Amsterdam-based Jeroen Schouten of Pinsent Masons said hackers are increasingly extracting personal data in the early stages of cyber attacks – often before carrying out other disruptive activity, such as locking victim businesses out of their own systems. In that scenario, he said, businesses not only need to consider their obligations to notify a data breach but also, potentially, a much wider range of compliance issues.

“Attackers no longer need to encrypt systems to cause maximum damage,” Schouten said. “By stealing data first, they ensure that the harm – and the regulatory exposure – is immediate and irreversible. Backups solve encryption. They do not solve data theft. Attackers have recognised that distinction.”

“Exfiltration‑first attacks function as a stress test for GDPR compliance. When large datasets can be copied out unnoticed, it usually reveals that confidentiality, access restriction and monitoring were weaker than assumed. These incidents often expose a gap between compliance on paper and security in practice – and that gap can become very visible once regulators start asking questions.”

A data breach affecting Dutch telecoms provider Odido has spurred a wider investigation into its data retention practices. Data concerning around 6.2 million people is reported to have been exposed by hackers. The Dutch data protection authority, the Autoriteit Persoonsgegevens (AP), said it had received hundreds of complaints from former customers of the company following the incident. Odido’s compliance with telecoms security rules is being investigated by the State Inspectorate of Digital Infrastructure (RDI). The AP is looking into its compliance with data minimisation requirements under the GDPR. A mass claim against Odido which relates to the data breach has also now been lodged in the Netherlands.

Last week, the AP said it plans to proactively scrutinise whether the systems “several” ICT suppliers operate are sufficiently secure against the risk of cyber attacks. It highlighted how ICT suppliers often process the personal data of many different organisations and said that, because of this, there could be significant consequences if such a supplier experiences a data breach.

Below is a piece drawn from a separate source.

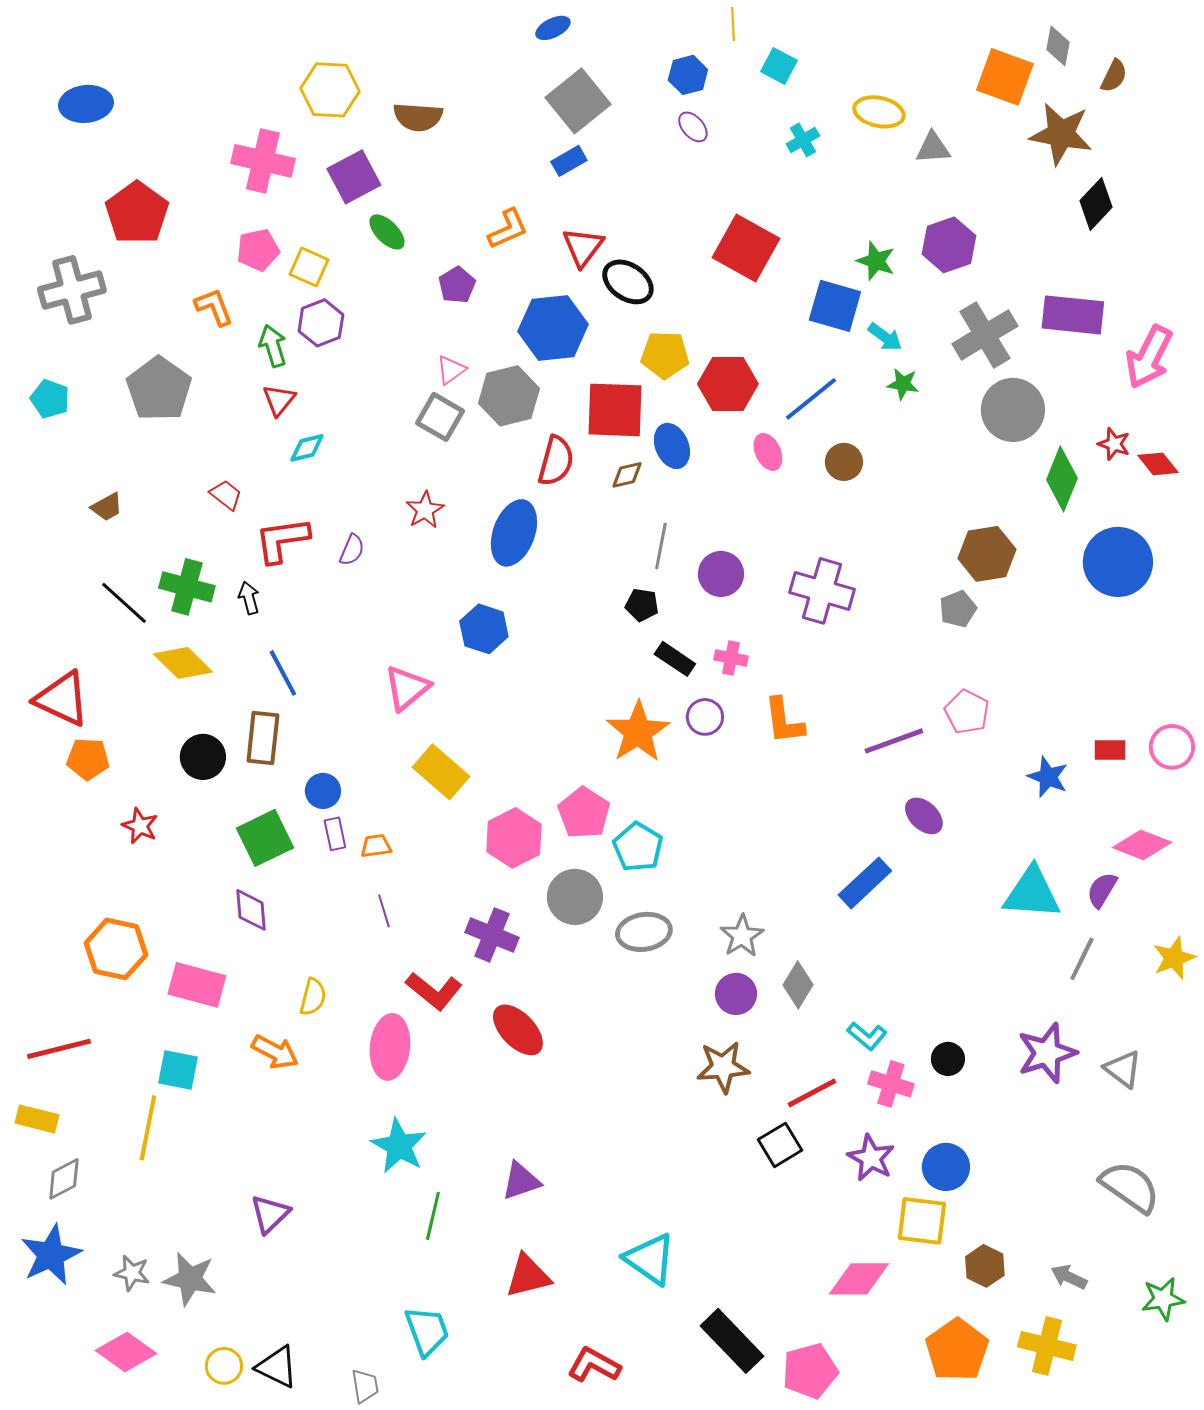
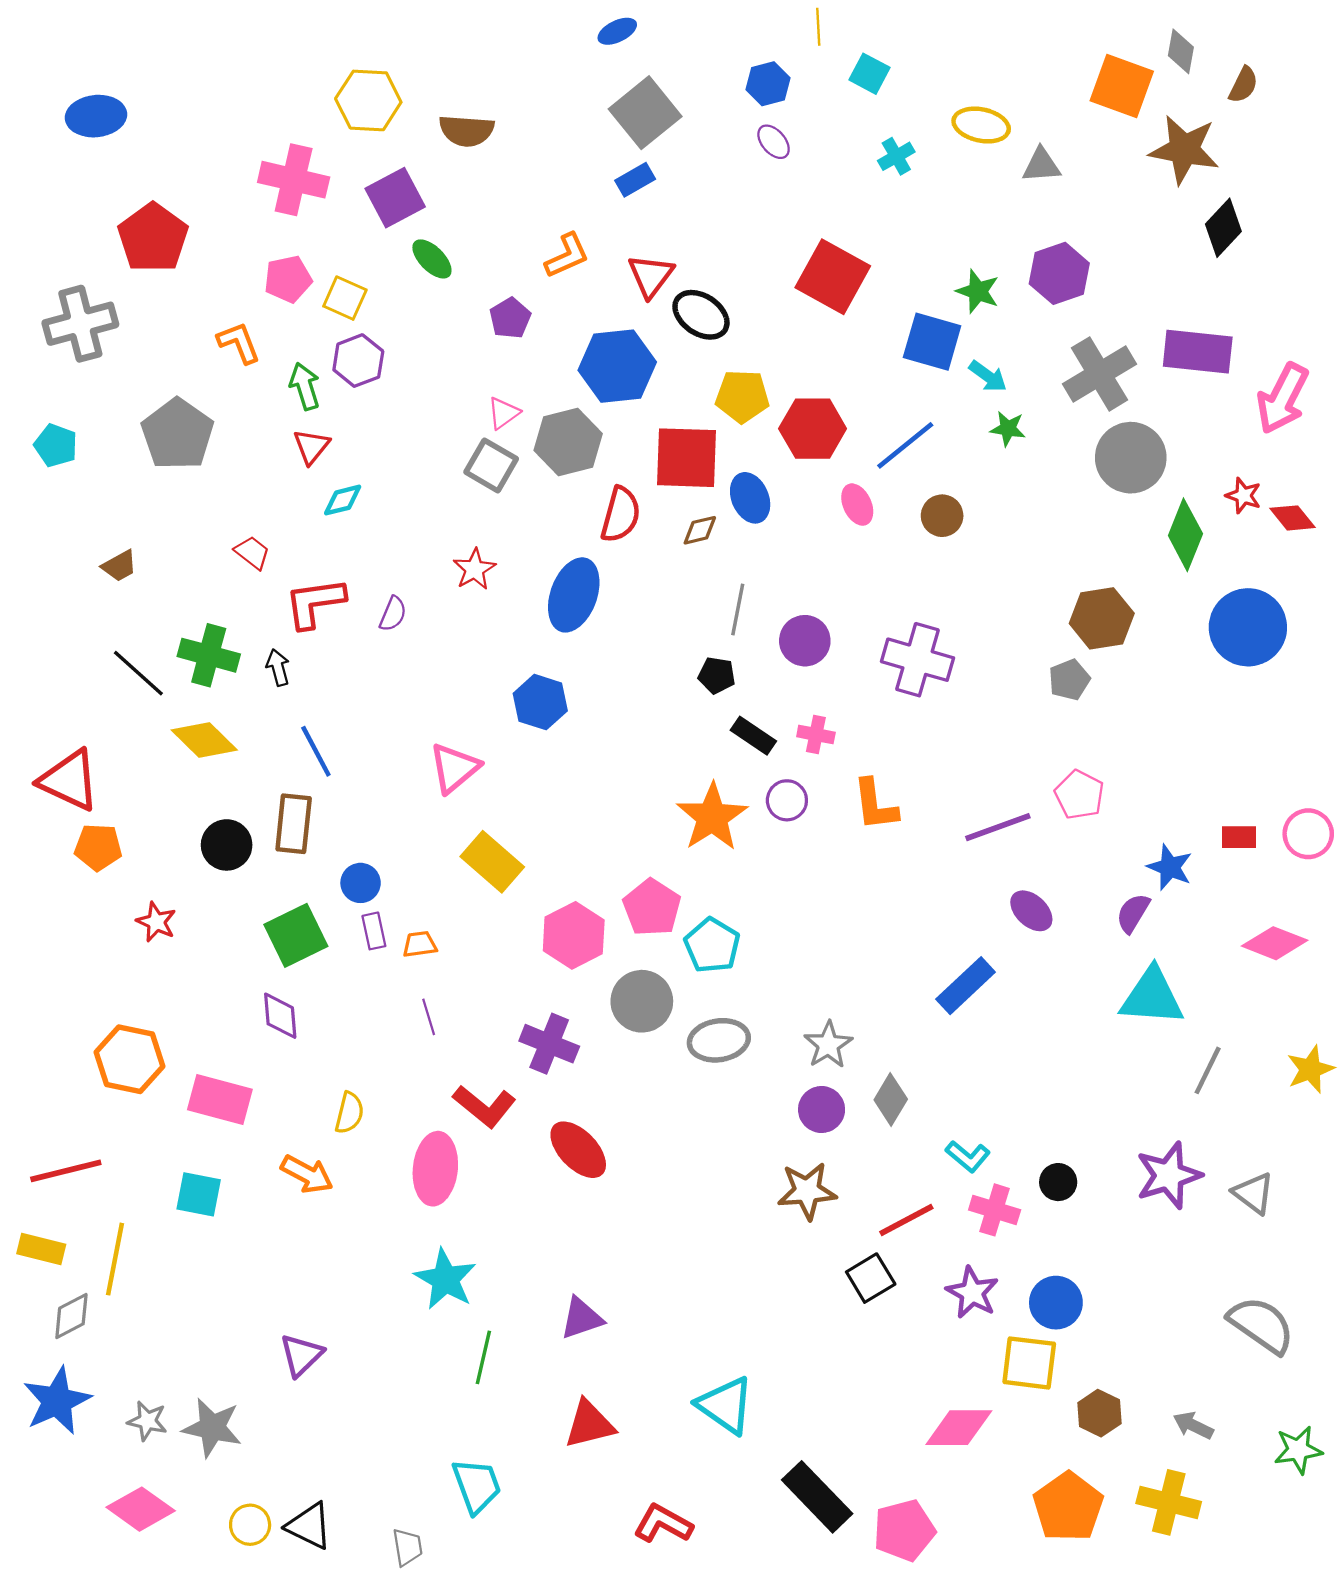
purple semicircle: (1102, 890) -> (1133, 913), moved
yellow line: (148, 1128) -> (115, 1259), moved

Schouten said: “The AP’s focus on ICT suppliers exemplifies the need for adequate supply chain security as introduced by the Cyberbeveiligingswet, which implements NIS2 in the Netherlands. Organisations cannot outsource operational control and retain legal responsibility without meaningful oversight. In today’s threat environment, a supplier breach is no longer a peripheral risk. It is a central governance issue with potentially massive downstream impact.”